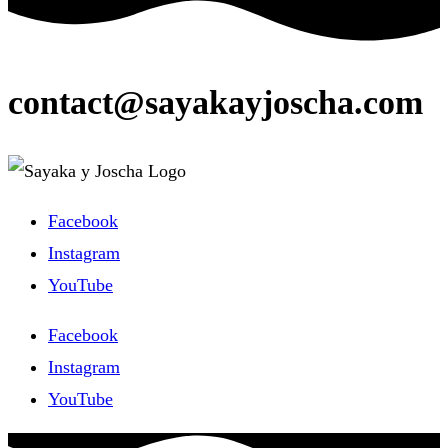
contact@sayakayjoscha.com
Facebook
Instagram
YouTube
Facebook
Instagram
YouTube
────────────────────
> _About this exercise_: Pull the text from each of the items above, line for line and word for word, and leave the pictures out of your answer.

> _Written answer_:
contact@sayakayjoscha.com
Facebook
Instagram
YouTube
Facebook
Instagram
YouTube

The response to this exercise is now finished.